Source text:
# What Engine Mods?



## majinvegito123 (Oct 27, 2015)

Hello,
I have a 2005 GTO with 71,000 miles on it. I have SLP Long Tube Headers installed on the 6.0, and a Vararam CAI. 

Now here's where things get tricky for me.


I'm looking to install new heads in the future. Come spring time actually. But right now I want to sow the seeds of prep work for the heads and eventual turbo installation by next year. I am wondering what cam would work best with what set of heads to facilitate an eventual turbo. 

I am trying to get valve spring upgrades, a new cam, and several other minor engine upgrades such as pushrods. I'm looking to get all of that done for around 1300 dollars (labor excluded for installation).

I was looking at the GT11 cam by Lingenfelter, but my supposed "car guy" had never heard of it and doesn't know if it's wise for a cam. Anyhow, just wondering what you guys are thinking. Thank you.

FYI - I was under the impression that I'm going to want a cam that's not too aggressive for a turbo setup, anyway my car is the A4


----------



## SANDU002 (Oct 13, 2004)

I didn't see anything about drive train upgrades. With that kind of power, you will need stronger axles and drive shaft. Drive train and suspension should always be the first upgrades. Unless you plan to take it to the drag strip on a regular basis, I wouldn't do any engine mods.


----------



## svede1212 (Nov 1, 2005)

A forced induction cam is a lot different than a NA cam. The GT cam is good but you may get something better from a grinder like FlowTech Induction or Cam Motion. A complete cam package (cam, push rods, springs, retainers, seals, locks) should be around $900 from them


----------



## majinvegito123 (Oct 27, 2015)

svede1212 said:


> A forced induction cam is a lot different than a NA cam. The GT cam is good but you may get something better from a grinder like FlowTech Induction or Cam Motion. A complete cam package (cam, push rods, springs, retainers, seals, locks) should be around $900 from them


First, I'd like to say thanks to the responses guys. Now, I'm thinking about building my engine as if I am going NA. I figure it will take at least a year and a half for me to save up the money to get the turbo, so I'm going to build the engine for the heads. In that case, and since I'm going to be swapping out the heads, what heads / cam setup should I work with in that case?


----------

Exercises to complete:
A) In the engine mods thread, list every component that svede1212 includes in a complete cam package.
B) According to the engine mods thread, which company makes the GT11 cam that majinvegito123 was considering?

Data provided:
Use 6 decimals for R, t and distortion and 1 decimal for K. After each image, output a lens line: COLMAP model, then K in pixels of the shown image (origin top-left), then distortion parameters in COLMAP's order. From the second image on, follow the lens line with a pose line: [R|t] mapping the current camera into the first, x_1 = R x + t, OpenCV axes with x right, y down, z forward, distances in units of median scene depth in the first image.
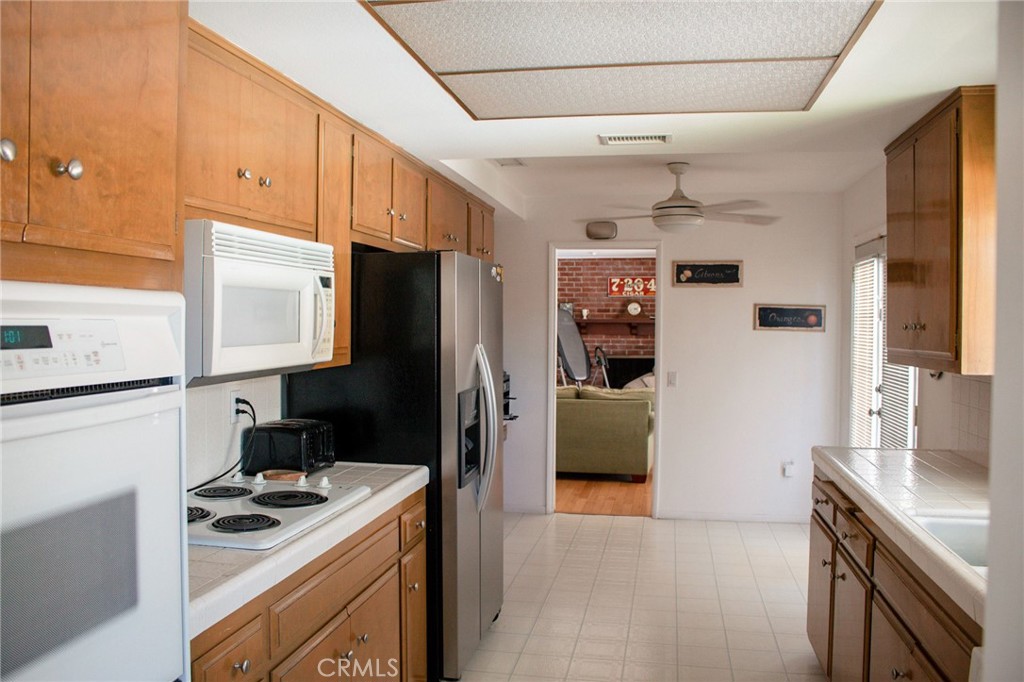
lens RADIAL K [[841.2, 0, 512.4], [0, 841.2, 339.3], [0, 0, 1]] dist [0.002861, 0.000581]
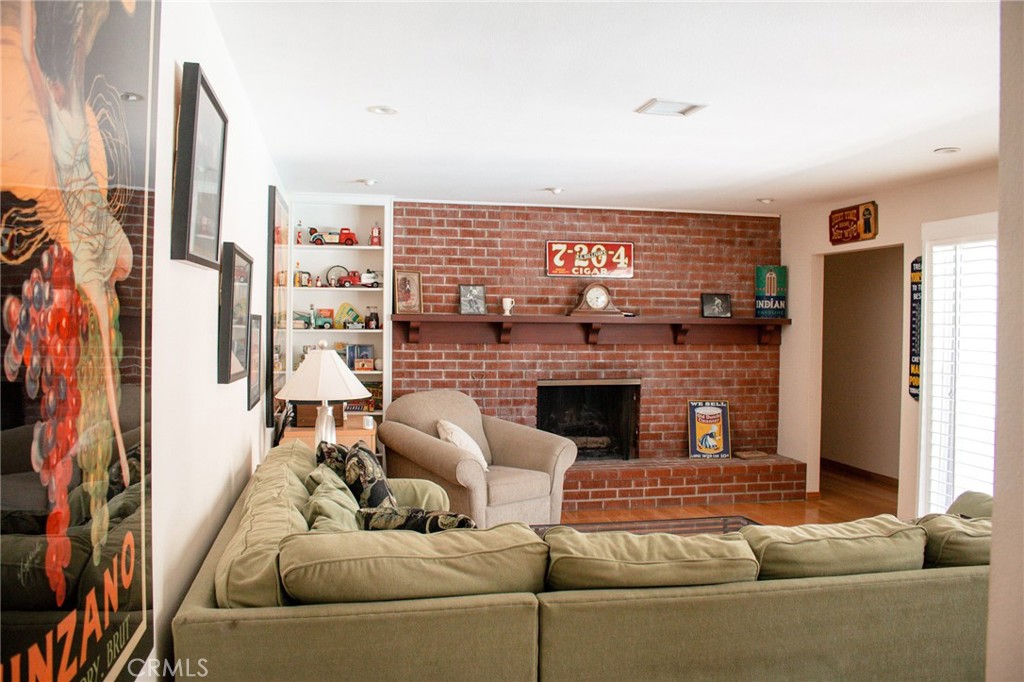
lens RADIAL K [[841.2, 0, 511.5], [0, 841.2, 335.9], [0, 0, 1]] dist [0.002861, 0.000581]
pose [[0.926673, -0.003122, 0.375857, -0.118009], [0.004418, 0.999987, -0.002587, -0.009507], [-0.375844, 0.004058, 0.926674, 0.491966]]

Answers for the exercise:
A) cam, push rods, springs, retainers, seals, locks

B) Lingenfelter